The WLAF was a transatlantic endeavor in the early 1990s that consisted of seven teams in the United States and three in Europe (London, Barcelona, and Frankfurt) and served as a developmental league for the NFL.

While the product was a hit among fans overseas, the WLAF did not capture the attention of fans in its American markets.

The NFL adjusted its international strategy, and from 1995 to 2007 operated a league with six teams all based in Europe.

However, from 2007 onward, the NFL realized there was more value in simply sending its own teams overseas to play in front of fans.

It is no coincidence that the NFL brings those games to European cities where a presence and fandom had already been established.

The bottom line

While major North American leagues might be just fine staying in their local markets, Dr. Scott says the prospect of increasing revenues and growing in popularity is too good to turn down.

“If I'm as cynical as humanly possible - billionaires just sometimes always want to have more billions. They want to be the sport everyone likes. They want to have a team that everyone likes.

“The local market, say Toronto or Ontario - once you have tapped out that market, there's nothing there anymore. Whereas if you go to Melbourne or Shanghai or Beijing or something, your potential fan base is massive.”

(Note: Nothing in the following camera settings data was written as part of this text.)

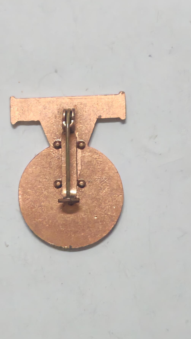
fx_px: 1027
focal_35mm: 114
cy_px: 169
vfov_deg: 18.8
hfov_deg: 10.6
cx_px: 71
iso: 1000
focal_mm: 5.52
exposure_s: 1/33
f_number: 1.95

But Dr. Scott also points out that this approach is no different than any other major corporation.

“Thinking about these leagues and teams as businesses, you know, Tesla wants to sell cars all over the world, not just in the United States or somewhere else.

“If we call sports part of the entertainment package rather than as an industry of itself, everyone wants to have the whole world paying attention now.”